» Complete the following:
[1] Translate this sentence from the email thread below about R support in Zeppelin into Spanish: "This would allow package installation to be carried out only by administrators or devops outside of Zeppelin."
[2] Pick up the email thread below about R support in Zeppelin after its last sentence and keep writing it.

» Source document:

Jeff, Thx for taking time to test and give feedbacks.
Regarding the risk of a rscala update by an user, a few ideas/questions:
1.- I wonder if zeppelin could be run as a user with restricted rights
(install.packages downloads the packages, that folder could be created
with non writable rights - Also, the compilation result is written in
/usr/... which should not be writable by the zeppelin user).
2.- You could simply uninstall the compilation libraries from the host
so the packages can not be installed.
3.- Obviously, as Jeff proposes, reject any R with install.*() (not sure
if this must be by configuration as it is easy to enable it) -> I take
it as todo...
This sounds to me like classical considerations deploying a system in an
environment (e.g. user and file system rights, no %sh interpreter...)
For the dataframe rendering, scala as R is used to consider the type of
the last expression. For consistency reasons with the other interpreters
(%spark...), I was thinking that the R interpreter should not take a
decision on this. But if users think otherwise, the behavior can be
adapted of course. I also take Jeff suggestion ( z.R.showDFAsTable(fooDF)).
On 09/03/16 02:34, Jeff Steinmetz wrote:
During my tests, I found the rScala installation its dependencies to be
manageable - even though it may not be ideal (i.e. the source is not included).
The Zeppelin build already needs to target the correct version of Spark +
Hadoop so for this exercise, I treat rScala similarly, as an additional build
and install consideration.
I’m looking at this through a specific lens:
“As a technology decision maker in a company, could I and would I deploy this
in our environment? Could I work with our Data Scientist team to implement its
usage? Would the Data Engineering and Data Science team that commonly use R
find it useful?”
Inadvertent rScala updates could be minimized with education, letting the users
know that R package management within a notebook should be avoided. Which
generally seems like a good idea regardless of how R-Zeppelin is implemented
since it’s a shared environment (you don’t want to break other users graphs
with an rGraph update or uninstall ggplot2, etc, etc.)
Even better - what if there was a zeppelin config that disabled
`install.packages()`, `remove.packages()` and `update.packages()`. This would
allow package installation to be carried out only by administrators or devops
outside of Zeppelin.
Although its not clear on the effort vs. benefit, I’m sure somebody crafty
could come up with a way around this with a convoluted Eval or running
something through the shell in Zeppelin.
R, Python and Scala all have pretty wide open door to parts of the underlying
operating system.
A 100% bullet proof way to locking “everything" down is a tough challenge.
----
Jeff Steinmetz
Principal Architect
Akili Interactive
www.akiliinteractive.com <http://www.akiliinteractive.com/>
On 3/8/16, 12:16 PM, "Amos B. Elberg" <amos.elb...@gmail.com> wrote:
Jeff - one of the problems with the rscala approach in 702 is it doesn't take
into account the R library. If rscala gets updated, the user will likely
download and update it automatically when they call update.packages(). The
result will be that the version of the rscala R package doesn't match the
version of the rscala jar, and the interpreter will fail. Or, if the jar is
also updated, it will simply break 702.

» Collected data:
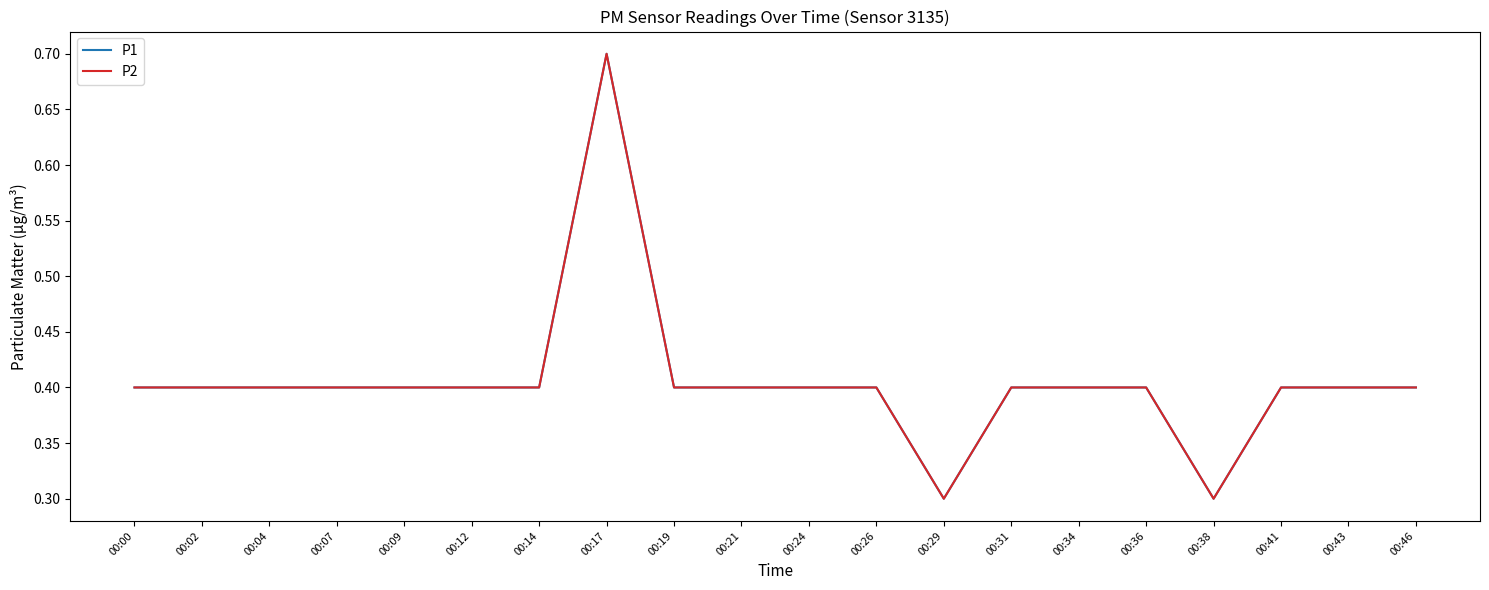

Is this an area chart (filled region under the line)?

No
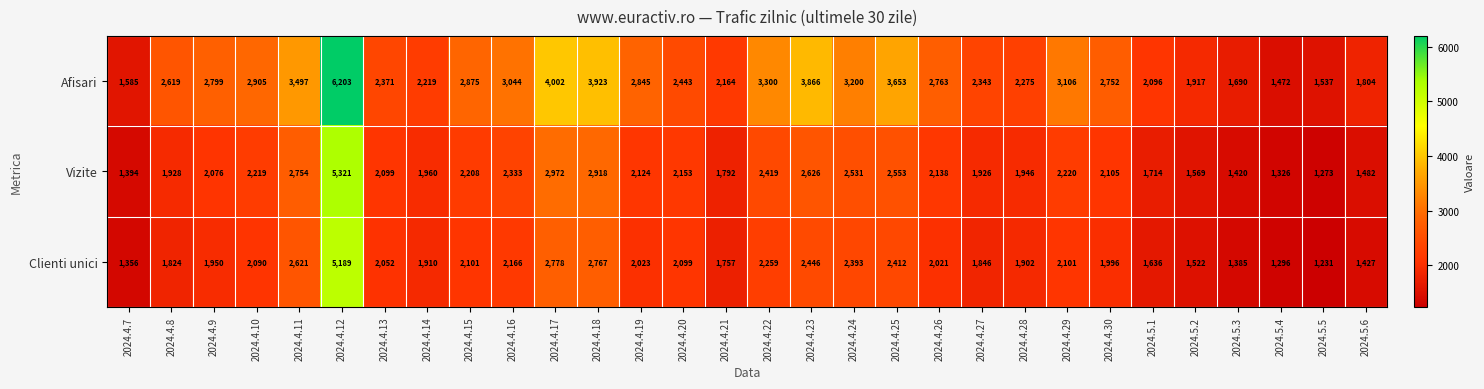

How many values in the Vizite series are below 2124?

15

» Answers by item number:
[1] Esto permitiría que la instalación de paquetes la realizaran únicamente los administradores o el personal de devops fuera de Zeppelin.

[2]
This has happened to 702 already-702 changed its library management because an
update to rscala broke the prior version. Actually though, every rscala update
is going to break 702.
Regarding return values from the interpreter, the norm in R is that the return
value of the last expression is shown in a native format. So, if the result is
a data frame, a dataframe should be visualized. If the result is an html
object, it should be interpreted as html by the browser. Do you disagree?
On Mar 8, 2016, at 2:52 PM, Jeff Steinmetz <jeffrey.steinm...@gmail.com> wrote:
RE 702:
I wanted to respond to Eric’s discussion from December 30.
I finally had some time to put aside a good chunk of dedicated, uninterrupted
time.
This means I had a chance to “really” dig into this with a Data Science R
developer hat on.
I also thought about this from a DevOps point of view (deploying in an EC2
cluster, standalone, locally, VM).
I tested it with a spark installation outside of the zeppelin build - as if it
was running on a cluster or standalone install.
I also had a chance to dig under the hood a bit, and explore what the
Java/Scala code in PR 702 is doing.
I like the simplicity of this PR (the source code and approach).
Works as expected, all graphic works, interactive charts works.
I also see your point about Rendering the text result vs TABLE plot when the R
interpreter result is a data frame.
To confirm - the approach is to use %sql to display it in a native Zeppelin
visualization.
Your approach makes sense, since this in line with how this works in other
Zeppelin work flows.
I suppose you could add an R interpreter function, such as:
z.R.showDFAsTable(fooDF) if we wanted to force the data frame into a %table
without having to jump to %sql (perhaps a nice addition in this or a future PR).
It’s GREAT that %r print('%html') works with the Zeppelin display system! (as
well as the other display system methods)
Regarding rscala jar. You have a profile that will allow us to sync up the
version rscala, so that makes sense as well.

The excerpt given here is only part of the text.